One such homeowner recently sent us pictures of their remodel, which involved them knock down a dividing wall to bring the kitchen and living room together. As you can see from the AFTER pictures, the decision makes the entire space look so much lighter and brighter, and the house seems to have doubled in size.
One clever thing the homeowner did was 'frame' the new open space by running one of our Custom Timber Beams between the living room and kitchen areas. This is one of the counter-intuitive design inspirations that actually helps make a space appear bigger by 'framing it in' and giving more structure and purpose to the white space.
Taking the design one step further, the homeowner also ordered a Custom Timber Mantel for their newly renovated fireplace, which pairs perfectly with the Timber beam and makes it look even more realistic by having matching wooden elements in the same room.

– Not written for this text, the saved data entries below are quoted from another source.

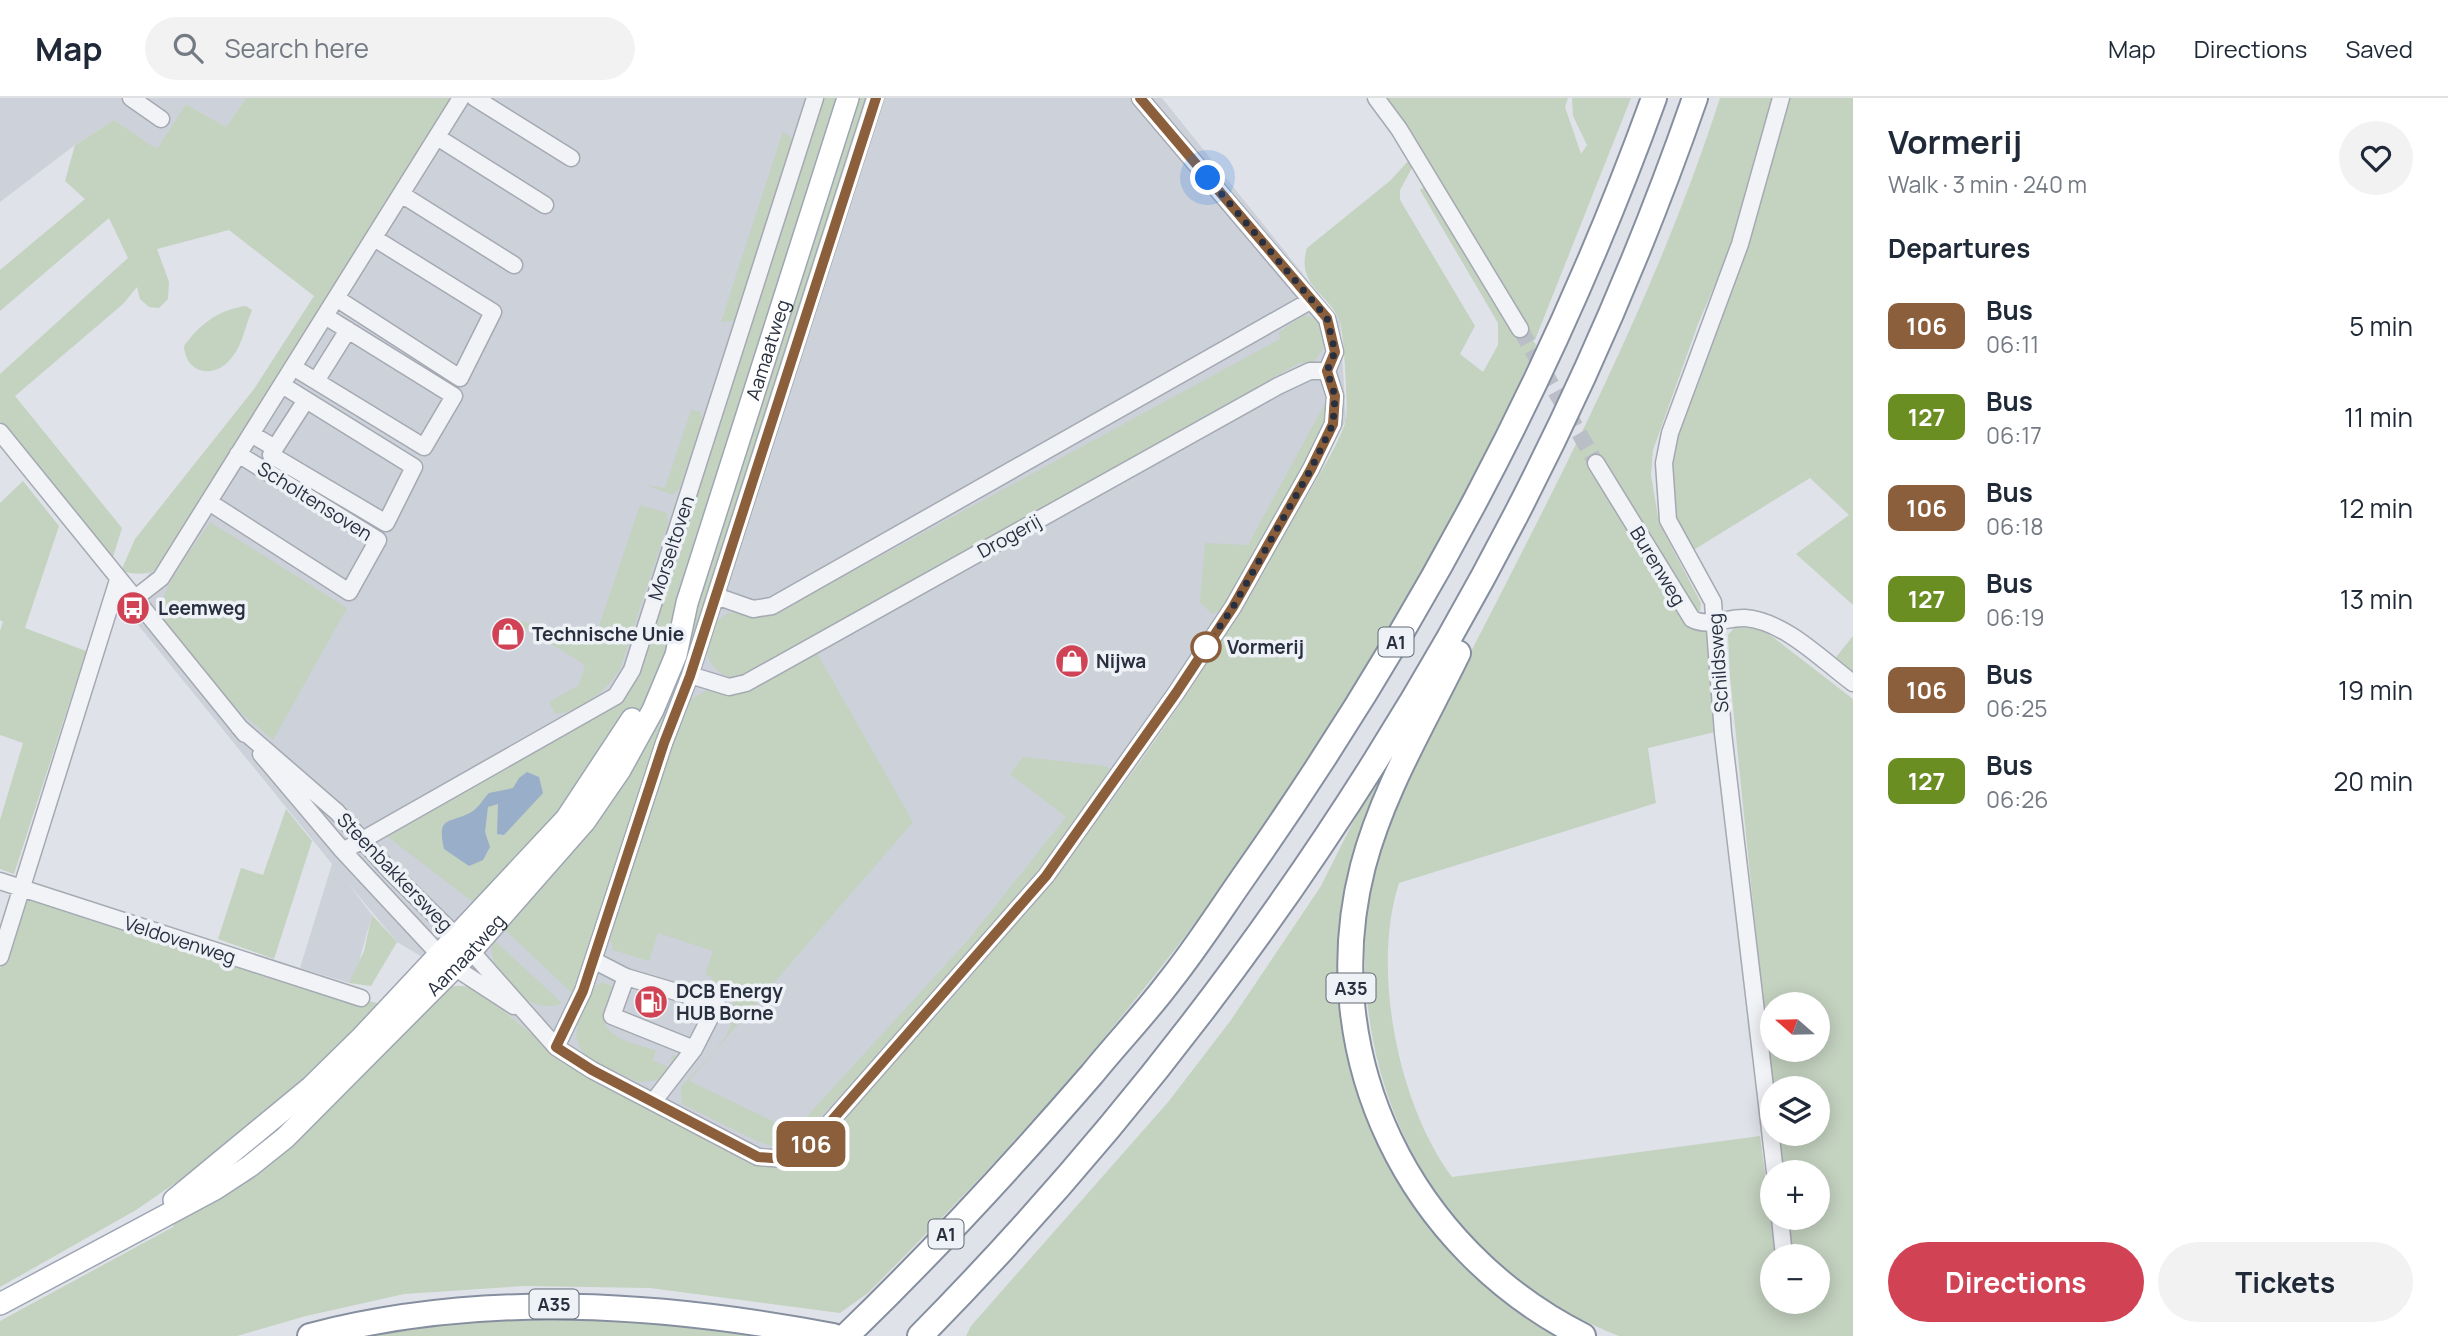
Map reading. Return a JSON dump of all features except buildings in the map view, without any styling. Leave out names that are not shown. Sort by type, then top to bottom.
[{"type":"highway","name":"A1","points":[[846,1336],[895,1289],[1044,1130],[1169,983],[1309,783],[1444,563],[1527,402],[1629,166],[1654,98]]},
{"type":"highway","name":"A1","points":[[920,1336],[1086,1153],[1206,1007],[1371,769],[1485,576],[1555,436],[1661,193],[1695,98]]},
{"type":"highway","name":"A35","points":[[1485,576],[1458,653],[1392,783],[1369,845],[1352,927],[1353,1008],[1370,1092],[1397,1156],[1427,1204],[1473,1258],[1503,1287],[1583,1336]]},
{"type":"highway","name":"A35","points":[[310,1336],[376,1320],[428,1312],[548,1304],[627,1308],[799,1329],[833,1336]]},
{"type":"main road","name":"Aamaatweg","points":[[0,1304],[144,1225],[311,1087],[446,960],[471,951],[586,821],[620,770],[653,710],[676,655],[687,603],[848,98]]},
{"type":"main road","name":"Aamaatweg","points":[[446,960],[456,935],[566,819],[608,760],[644,699],[687,603]]},
{"type":"street","points":[[131,98],[161,119]]},
{"type":"street","name":"Scholtensoven","points":[[134,599],[161,578],[461,98]]},
{"type":"street","points":[[475,98],[571,158]]},
{"type":"street","name":"Morseltoven","points":[[343,850],[616,696],[624,687],[632,670],[815,98]]},
{"type":"street","points":[[556,1047],[583,991],[690,676],[876,98]]},
{"type":"street","points":[[522,1011],[556,1047],[758,1157],[785,1159],[804,1152],[1046,876],[1176,693],[1233,607],[1311,469],[1333,424],[1335,396],[1327,371],[1335,352],[1327,318],[1140,98]]},
{"type":"street","points":[[1376,98],[1405,139],[1520,329]]},
{"type":"street","name":"Schildsweg","points":[[1774,1160],[1723,733],[1713,602],[1704,581],[1668,520],[1664,463],[1670,433],[1740,244],[1781,98]]},
{"type":"street","points":[[436,137],[545,205]]},
{"type":"street","points":[[401,194],[514,265]]},
{"type":"street","points":[[336,298],[460,378],[493,312],[374,238]]},
{"type":"street","points":[[716,596],[753,609],[772,606],[1310,301]]},
{"type":"street","points":[[293,367],[424,447],[454,396],[325,316]]},
{"type":"street","points":[[316,381],[348,330]]},
{"type":"street","name":"Drogerij","points":[[690,676],[729,687],[746,683],[1278,386],[1310,371],[1327,371]]},
{"type":"street","name":"Scholtensoven","points":[[282,385],[414,467],[386,523],[271,455],[306,400]]},
{"type":"street","name":"Steenbakkersweg","points":[[0,432],[118,580],[343,850],[446,960],[522,1011]]},
{"type":"street","name":"Scholtensoven","points":[[251,434],[275,447]]},
{"type":"street","name":"Scholtensoven","points":[[209,502],[349,592],[378,540],[239,454]]},
{"type":"street","name":"Burenweg","points":[[1597,463],[1687,614],[1699,623],[1744,618],[1772,625],[1853,683]]},
{"type":"street","points":[[0,957],[118,580]]},
{"type":"street","name":"Steenbakkersweg","points":[[239,727],[311,786],[456,935],[522,1011]]},
{"type":"street","name":"Veldovenweg","points":[[0,881],[361,998]]},
{"type":"street","points":[[593,960],[626,976],[717,1004],[694,1049],[653,1102]]},
{"type":"street","points":[[626,976],[612,1016],[694,1049]]},
{"type":"shaded area","points":[[0,98],[246,98],[226,127],[186,104],[158,150],[114,120],[75,145],[0,202]]},
{"type":"shaded area","points":[[444,98],[1162,98],[1340,320],[1346,420],[1277,548],[1210,660],[1114,798],[1019,921],[905,1053],[793,1165],[781,1166],[688,1126],[572,1067],[477,989],[397,942],[347,882],[372,915],[356,972],[349,983],[300,968],[332,864],[126,610]]},
{"type":"green space","points":[[246,98],[452,98],[163,564],[143,574],[121,571],[135,539],[254,389],[314,296],[229,230],[157,249],[169,282],[168,299],[159,308],[149,307],[140,299],[137,287],[123,304],[15,396],[122,528],[112,560],[0,421],[0,374],[128,258],[109,218],[0,311],[0,270],[85,199],[65,181],[75,145],[114,120],[157,149],[186,104],[226,127]]},
{"type":"green space","points":[[823,98],[869,98],[671,709],[654,746],[572,993],[487,913],[383,833],[617,703],[631,690]]},
{"type":"green space","points":[[1381,98],[1568,98],[1565,107],[1581,154],[1587,145],[1573,116],[1572,98],[1631,98],[1535,340],[1530,335],[1536,345],[1486,453],[1431,559],[1372,663],[1308,764],[1240,863],[1168,959],[1092,1052],[996,1160],[868,1293],[840,1313],[650,1288],[525,1286],[404,1294],[306,1316],[237,1336],[0,1336],[0,1321],[173,1227],[187,1175],[136,1210],[0,1287],[0,969],[23,896],[249,969],[418,1014],[438,994],[450,987],[466,986],[477,989],[572,1067],[781,1166],[793,1165],[803,1158],[940,1012],[1068,858],[1128,779],[1239,613],[1330,456],[1346,419],[1341,326],[1333,309],[1305,270],[1307,248],[1391,180],[1408,161],[1412,168],[1400,190],[1400,200],[1475,326],[1460,354],[1483,372],[1498,345],[1498,323],[1420,190],[1424,187],[1515,331],[1524,327],[1437,175],[1433,176]]},
{"type":"green space","points":[[1720,98],[1772,98],[1734,240],[1698,324],[1653,450],[1651,475],[1659,523],[1701,603],[1700,612],[1691,604],[1665,567],[1604,460],[1593,466],[1687,624],[1702,628],[1708,635],[1715,732],[1648,748],[1656,803],[1399,883],[1391,917],[1388,955],[1389,995],[1395,1035],[1404,1075],[1417,1113],[1433,1147],[1452,1177],[1760,1136],[1763,1160],[1760,1160],[1760,1230],[1773,1230],[1774,1244],[1760,1244],[1760,1314],[1830,1314],[1830,1244],[1789,1244],[1788,1230],[1830,1230],[1830,1160],[1779,1160],[1778,1146],[1830,1146],[1830,1076],[1770,1076],[1769,1062],[1830,1062],[1830,992],[1762,992],[1730,677],[1728,635],[1735,627],[1758,629],[1769,634],[1853,699],[1853,1336],[1619,1336],[1556,1305],[1501,1265],[1455,1218],[1418,1163],[1391,1103],[1373,1039],[1365,972],[1368,902],[1378,855],[1388,825],[1406,780],[1576,445],[1654,274],[1689,187]]},
{"type":"green space","points":[[1786,98],[1853,98],[1853,605],[1796,554],[1849,515],[1810,478],[1692,551],[1674,518],[1670,458]]},
{"type":"green space","points":[[783,131],[793,139],[734,321],[721,322]]},
{"type":"green space","points":[[246,306],[252,310],[239,346],[226,364],[218,369],[203,371],[190,363],[184,346],[196,331],[218,315]]},
{"type":"green space","points":[[1304,315],[1318,320],[1327,343],[1313,363],[1299,363],[740,679],[717,671],[711,662],[707,652],[710,631],[727,614],[776,613],[1280,339],[1279,332]]},
{"type":"green space","points":[[1328,398],[1331,413],[1312,451],[1220,611],[1212,614],[1200,602],[1205,543],[1248,545]]},
{"type":"green space","points":[[691,410],[699,411],[703,419],[679,489],[673,495],[646,485],[665,488]]},
{"type":"green space","points":[[23,481],[59,526],[25,628],[86,651],[14,874],[0,869],[0,820],[23,743],[0,735],[0,631],[3,622],[0,620],[0,503]]},
{"type":"green space","points":[[640,505],[667,513],[668,523],[621,666],[610,682],[593,698],[573,710],[555,713],[549,702],[579,685],[585,665],[519,624],[521,621],[594,641]]},
{"type":"green space","points":[[210,522],[347,608],[273,740],[204,676],[172,635],[164,616],[163,600],[166,591]]},
{"type":"green space","points":[[1853,636],[1853,678],[1832,662]]},
{"type":"green space","points":[[817,653],[913,822],[689,1081],[779,1124],[799,1125],[969,939],[1066,817],[1010,774],[1023,757],[1105,766],[1114,772],[1067,838],[1018,898],[899,1035],[796,1142],[772,1146],[682,1104],[681,1087],[713,1053],[732,1024],[732,988],[711,981],[712,977],[705,975],[713,951],[658,933],[649,961],[613,950],[609,933],[684,710],[690,700],[709,689],[733,695],[750,691]]},
{"type":"green space","points":[[1420,710],[1348,918],[1386,1154],[1564,1336],[966,1336],[971,1326],[1169,1101],[1231,1020],[1321,886],[1352,824]]},
{"type":"green space","points":[[286,809],[312,841],[274,959],[218,939],[241,868],[263,875]]},
{"type":"green space","points":[[372,915],[397,942],[371,986],[349,983],[364,951]]},
{"type":"green space","points":[[493,939],[562,1003],[550,1006],[537,1004],[512,988],[495,964]]},
{"type":"green space","points":[[602,982],[612,986],[604,1014],[608,1029],[622,1040],[656,1050],[653,1061],[669,1067],[673,1054],[677,1058],[661,1080],[638,1082],[588,1058],[580,1048],[576,1036],[579,1019],[589,992]]},
{"type":"green space","points":[[612,1320],[670,1323],[774,1336],[371,1336],[455,1321]]},
{"type":"water","points":[[527,772],[539,777],[543,793],[504,835],[497,834],[498,804],[488,807],[485,832],[490,847],[483,860],[469,866],[444,849],[442,830],[447,822],[473,811],[489,793],[513,788]]},
{"type":"tunnel","points":[[1520,329],[1596,463]]},
{"type":"bus line","name":"106","points":[[876,98],[690,676],[664,743],[583,991],[556,1047],[592,1070],[758,1157],[785,1159],[804,1152],[1046,876],[1176,693],[1233,607],[1311,469],[1333,424],[1335,396],[1327,371],[1335,352],[1327,318],[1140,98]]},
{"type":"place","name":"Leemweg","points":[[133,608]]},
{"type":"place","name":"Technische Unie","points":[[508,634]]},
{"type":"place","name":"Vormerij","points":[[1206,647]]},
{"type":"place","name":"Nijwa","points":[[1072,661]]},
{"type":"place","name":"DCB Energy HUB Borne","points":[[651,1002]]},
{"type":"route","points":[[1206,647],[1233,607],[1311,469],[1333,424],[1335,396],[1327,371],[1335,352],[1327,318],[1208,178]]}]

Installation was a breeze - with the hollow beam slotting directly over mounting blocks drilled into the ceiling studs. The homeowner had to merely measure and trim the beam to fit flush with either wall; which in the case of the opposite wall, they did by trimming the corner to fit flush with the molding. Because our beams are made from lightweight and durable polyurethane foam, this was easy to accomplish with regular woodworking tools; and makes it appear as if the beam is extending out from the wall; as it would do if it was a real structural beam.
The really clever part, though, happens beneath the surface. As you can see from the BEFORE picture, there's actually a vent in the wall which was removed. This was part of the whole-house heating and cooling system; and the reason converting the home to open-plan was practical.
The issue raised was how to keep the vent in place while removing the wall; and that's where our beam came into play. Because our faux wood beams are hollow, it was possible to run the entire length of the ducting through the beam - from one end to the other - while concealing the piping completely.
This way the homeowners got the look they were going for and didn't have to compromise with the efficiency or operation of their HVAC system.
Examples like this demonstrate why our faux beams are - in many ways - superior to real wood; as this is the sort of thing that simply couldn't have been accomplished with a solid timber beam.
We love the elegance and simplicity of this project, and we're really impressed with the extra thought that went into it.